A review of the facility’s policy and procedure (P&P) titled, “Abuse Investigation and Reporting”, revised 7/17, indicated all reports of patient abuse, shall be promptly reported to local, state, and federal agencies, and thoroughly investigated by facility management.” The P&P indicated the Administrator will ensure that any further potential abuse, neglect, exploitation, or mistreatment is prevented. The P&P indicated an alleged violation of abuse will be reported immediately but not later than “two (2) hours if the alleged violation involved abuse OR has resulted in serious bodily injury.”
A review the facility’s policy and procedure (P&P) titled, “Patient-to-patient Altercations”, revised 12/16, indicated staff to “report incidents, findings, and corrective measures to appropriate agencies.”
The facility failed to:
1. Ensure Patient 2 was free from physical abuse when Patient 1 punched Patient 2 on the right arm on 3/15/24.
2. Conduct an investigation of the alleged incident that occurred on 2/15/24 when Patient 2 reportedly threw a cold cup of coffee at Patient 1.

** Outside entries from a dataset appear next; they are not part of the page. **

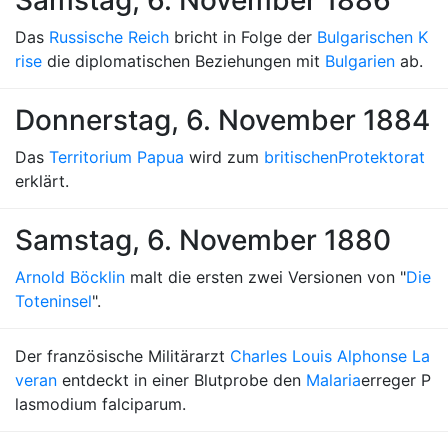
Samstag, 6. November 1886
Das
Russische Reich
bricht in Folge der
Bulgarischen K
rise
die diplomatischen Beziehungen mit
Bulgarien
ab.
Donnerstag, 6. November 1884
Das
Territorium Papua
wird zum
britischen
Protektorat
erklärt.
Samstag, 6. November 1880
Arnold Böcklin
malt die ersten zwei Versionen von "
Die
Toteninsel
".
Der französische Militärarzt
Charles Louis Alphonse La
veran
entdeckt in einer Blutprobe den
Malaria
erreger P
lasmodium falciparum.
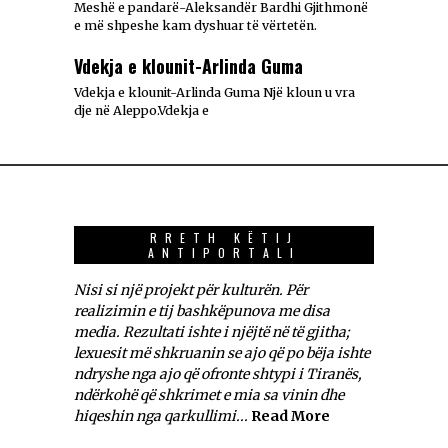
Meshë e pandarë-Aleksandër Bardhi Gjithmonë
e më shpeshe kam dyshuar të vërtetën.
Vdekja e klounit-Arlinda Guma
Vdekja e klounit-Arlinda Guma Një kloun u vra
dje në Aleppo.Vdekja e
RRETH KËTIJ
ANTIPORTALI
Nisi si një projekt për kulturën. Për
realizimin e tij bashkëpunova me disa
media. Rezultati ishte i njëjtë në të gjitha;
lexuesit më shkruanin se ajo që po bëja ishte
ndryshe nga ajo që ofronte shtypi i Tiranës,
ndërkohë që shkrimet e mia sa vinin dhe
hiqeshin nga qarkullimi...
Read More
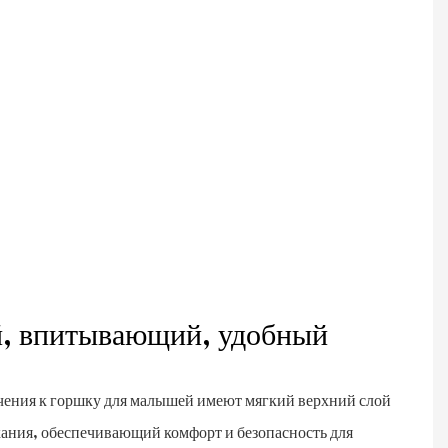
й, впитывающий, удобный
чения к горшку для малышей имеют мягкий верхний слой
екания, обеспечивающий комфорт и безопасность для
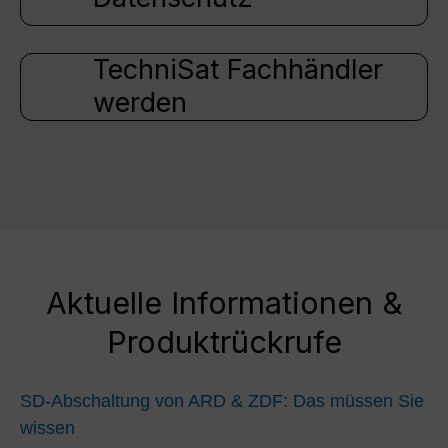
TechniSat Fachhändler
werden
Aktuelle Informationen &
Produktrückrufe
SD-Abschaltung von ARD & ZDF: Das müssen Sie
wissen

3. Report the abuse to the California Department of Public Health, State Agency in accordance with the facility's policy and procedure when Patient 2 threw a coffee cup at Patient 1
The above failures resulted in Patient 2 experiencing physical abuse by Patient 1 on more than on occasion (2/15/24 and 3/16/24) resulting in the potential for Patient 2 to suffer negative psychosocial outcome such as anger, fear, anxiety, or loss of self-esteem. This failure resulted in the facility under reporting allegations of abuse.
The above violations cause or occurred under circumstances likely to cause significant humiliation, indignity, anxiety, or other emotional trauma to Patient 2.